Racism is a product of humans’ brain features and psychological tendencies. And evidently humans have been discriminating each other all along history on the basis of what others look like, what they wear, what they eat, where they are from, what they believe in and etc. It is always us and them.

Racial discrimination can definitely be reduced by knowledge and education and so it did along history. But there is a reason why it is such a strong phenomenon in every culture, at any era and to such great extent. It takes a lot of work to fight against such basic biases, as favoring the ones who are similar to me and thinking less of the ones who are not. Some are ready to do it and fight hard against this unfortunate trait, while others are taking advantage of it by using it to gain political power or to accuse others for their problems or for every social problem. However it is so abundant and so fundamental because humans are built to protect their own group and to see others as enemies or threats.

The combination of innate brain traits – tribalism, classification, prejudices and other biases, the self-assurance that our group is the best and all the others are at least not as good if not the worst, along with the strong sense of social order and benefits that come with discrimination of others, is too powerful to be eradicated. It certainly doesn’t mean we are bound to accept racism and stop fighting it, but that we are bound to always fight it. It is an endless struggle. Social discrimination will always be part of the human society, just as classism and male chauvinism.
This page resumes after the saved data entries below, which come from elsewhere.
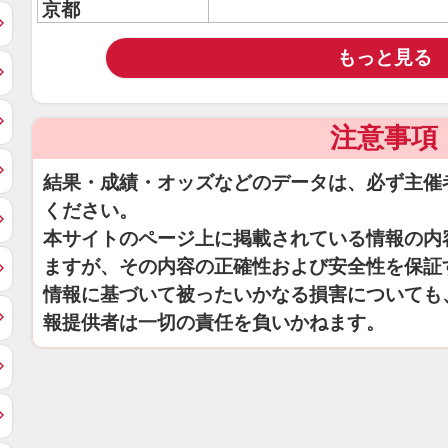
京都
もっと見る
注意事項
結果・成績・オッズなどのデータは、必ず主催
ください。
本サイトのページ上に掲載されている情報の内
ますが、その内容の正確性および安全性を保証
情報に基づいて被ったいかなる損害についても
報提供者は一切の責任を負いかねます。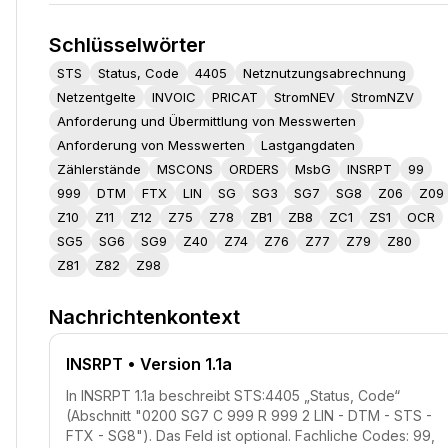
Schlüsselwörter
STS
Status, Code
4405
Netznutzungsabrechnung
Netzentgelte
INVOIC
PRICAT
StromNEV
StromNZV
Anforderung und Übermittlung von Messwerten
Anforderung von Messwerten
Lastgangdaten
Zählerstände
MSCONS
ORDERS
MsbG
INSRPT
99
999
DTM
FTX
LIN
SG
SG3
SG7
SG8
Z06
Z09
Z10
Z11
Z12
Z75
Z78
ZB1
ZB8
ZC1
ZS1
OCR
SG5
SG6
SG9
Z40
Z74
Z76
Z77
Z79
Z80
Z81
Z82
Z98
Nachrichtenkontext
INSRPT
• Version 1.1a
In INSRPT 1.1a beschreibt STS:4405 „Status, Code“
(Abschnitt "0200 SG7 C 999 R 999 2 LIN - DTM - STS -
FTX - SG8"). Das Feld ist optional. Fachliche Codes: 99,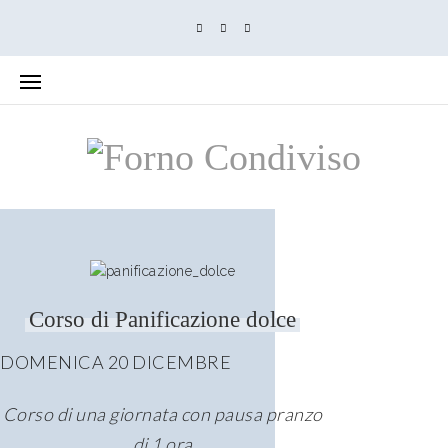
Corso di Panificazione dolce
DOMENICA 20 DICEMBRE
Corso di una giornata con pausa pranzo
di 1 ora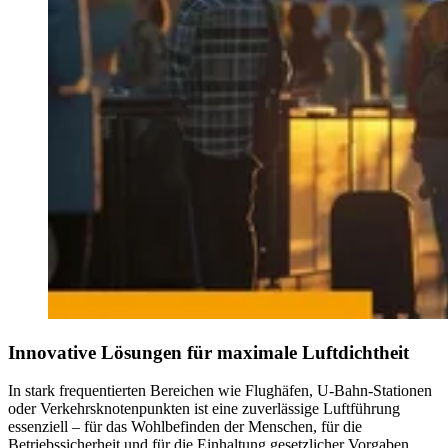
Innovative Lösungen für maximale Luftdichtheit
In stark frequentierten Bereichen wie Flughäfen, U-Bahn-Stationen
oder Verkehrsknotenpunkten ist eine zuverlässige Luftführung
essenziell – für das Wohlbefinden der Menschen, für die
Betriebssicherheit und für die Einhaltung gesetzlicher Vorgaben.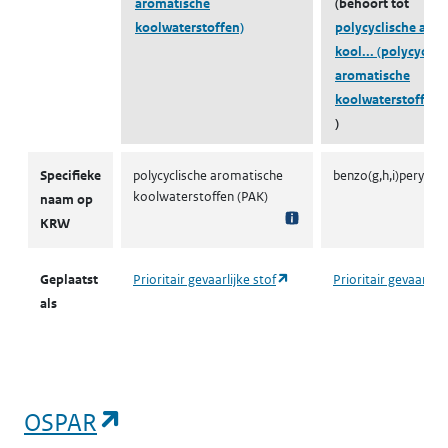
aromatische
(behoort tot
koolwaterstoffen)
polycyclische aro
kool...
(polycyclis
aromatische
koolwaterstoffen)
)
KRW prioritaire stoffen
Specifieke
polycyclische aromatische
benzo(g,h,i)peryleen
koolwaterstoffen (PAK)
naam op
KRW
(opent in een nieuw tabblad
Geplaatst
Prioritair gevaarlijke stof
Prioritair gevaarlijk
als
(opent in een nieuw tabblad)
OSPAR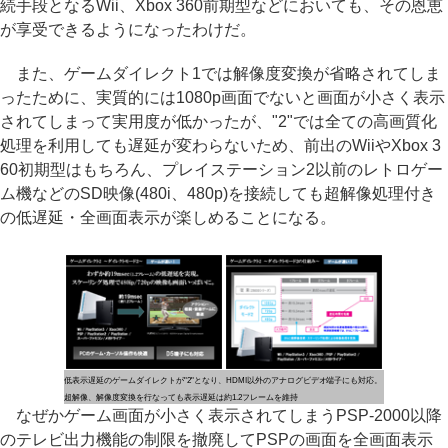
続手段となるWii、Xbox 360前期型などにおいても、その恩恵
が享受できるようになったわけだ。
また、ゲームダイレクト1では解像度変換が省略されてしま
ったために、実質的には1080p画面でないと画面が小さく表示
されてしまって実用度が低かったが、"2"では全ての高画質化
処理を利用しても遅延が変わらないため、前出のWiiやXbox 3
60初期型はもちろん、プレイステーション2以前のレトロゲー
ム機などのSD映像(480i、480p)を接続しても超解像処理付き
の低遅延・全画面表示が楽しめることになる。
低表示遅延のゲームダイレクトが"2"となり、HDMI以外のアナログビデオ端子にも対応。
超解像、解像度変換を行なっても表示遅延は約1.2フレームを維持
なぜかゲーム画面が小さく表示されてしまうPSP-2000以降
のテレビ出力機能の制限を撤廃してPSPの画面を全画面表示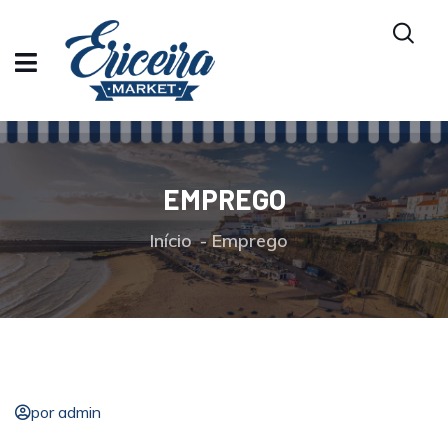
EMPREGO
Início
Emprego
por admin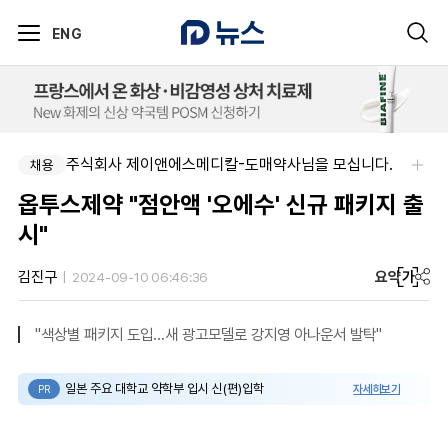
ENG
주식회사 제이앤에스메디칼-도매약사님을 모십니다.
채용
옵투스제약 "점안액 '오에수' 신규 패키지 출
시"
요약
가
김진구
2024-09-10 06:46:36
"색상별 패키지 도입…새 광고모델로 강지영 아나운서 발탁"
일본 주요 대학교 약학부 입시 신(편)입학
자세히보기
PR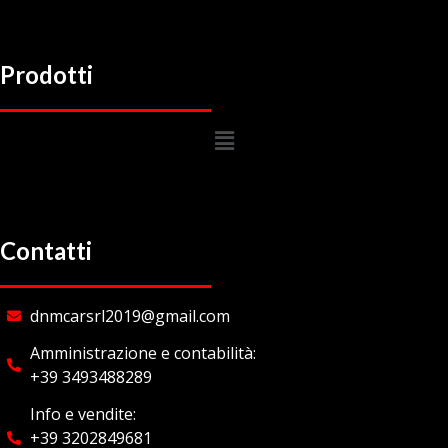
Prodotti
Contatti
dnmcarsrl2019@gmail.com
Amministrazione e contabilità:
+39 3493488289
Info e vendite:
+39 3202849681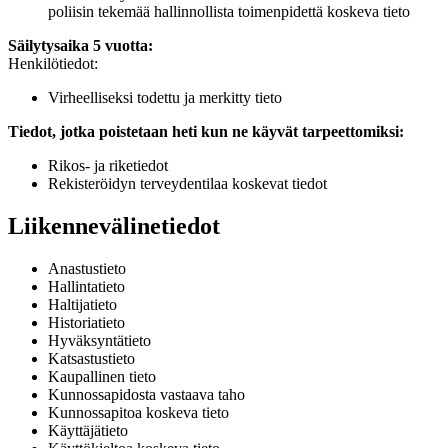
poliisin tekemää hallinnollista toimenpidettä koskeva tieto
Säilytysaika 5 vuotta:
Henkilötiedot:
Virheelliseksi todettu ja merkitty tieto
Tiedot, jotka poistetaan heti kun ne käyvät tarpeettomiksi:
Rikos- ja riketiedot
Rekisteröidyn terveydentilaa koskevat tiedot
Liikennevälinetiedot
Anastustieto
Hallintatieto
Haltijatieto
Historiatieto
Hyväksyntätieto
Katsastustieto
Kaupallinen tieto
Kunnossapidosta vastaava taho
Kunnossapitoa koskeva tieto
Käyttäjätieto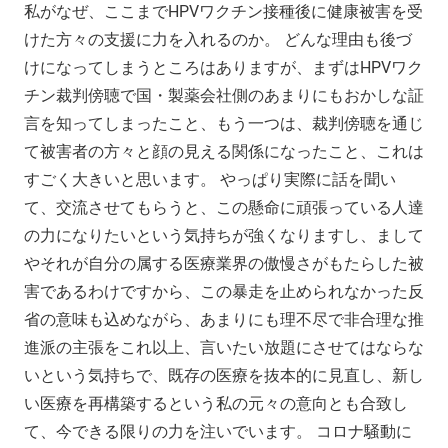
私がなぜ、ここまでHPVワクチン接種後に健康被害を受
けた方々の支援に力を入れるのか。 どんな理由も後づ
けになってしまうところはありますが、まずはHPVワク
チン裁判傍聴で国・製薬会社側のあまりにもおかしな証
言を知ってしまったこと、もう一つは、裁判傍聴を通じ
て被害者の方々と顔の見える関係になったこと、これは
すごく大きいと思います。 やっぱり実際に話を聞い
て、交流させてもらうと、この懸命に頑張っている人達
の力になりたいという気持ちが強くなりますし、まして
やそれが自分の属する医療業界の傲慢さがもたらした被
害であるわけですから、この暴走を止められなかった反
省の意味も込めながら、あまりにも理不尽で非合理な推
進派の主張をこれ以上、言いたい放題にさせてはならな
いという気持ちで、既存の医療を抜本的に見直し、新し
い医療を再構築するという私の元々の意向とも合致し
て、今できる限りの力を注いでいます。 コロナ騒動に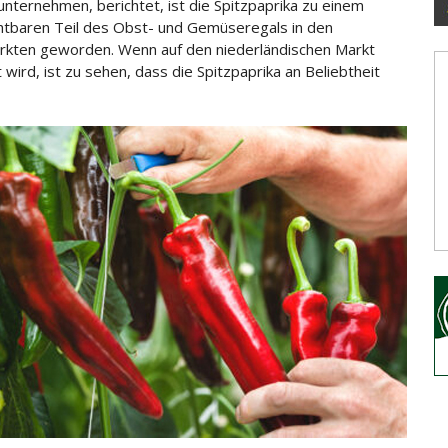
ternehmen, berichtet, ist die Spitzpaprika zu einem
htbaren Teil des Obst- und Gemüseregals in den
rkten geworden. Wenn auf den
niederländischen Markt
 wird, ist zu sehen, dass die Spitzpaprika an Beliebtheit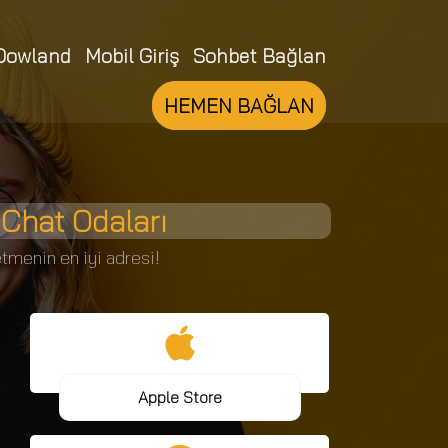
Dowland
Mobil Giriş
Sohbet Bağlan
HEMEN BAĞLAN
Chat Odaları
tmenin en iyi adresi!
Apple Store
No human struggle is, or will ever be, over.
We are still so extremely far from humans’ time. Nonhumans’ time is not even on the far horizon. Not that humans are more important than nonhumans. Obviously this is far from being the case. But since it is the case that humans absolutely rule the world, and so unfortunately nonhumans’ fates are in humans’ hands. And as long as humans’ lives are so disposable in so many parts of the world, it is extremely unlikely that nonhumans’ lives would be considered so nondisposable.
For that reason, as well as many others, we must take nonhumans’ fates out of humans’ hands.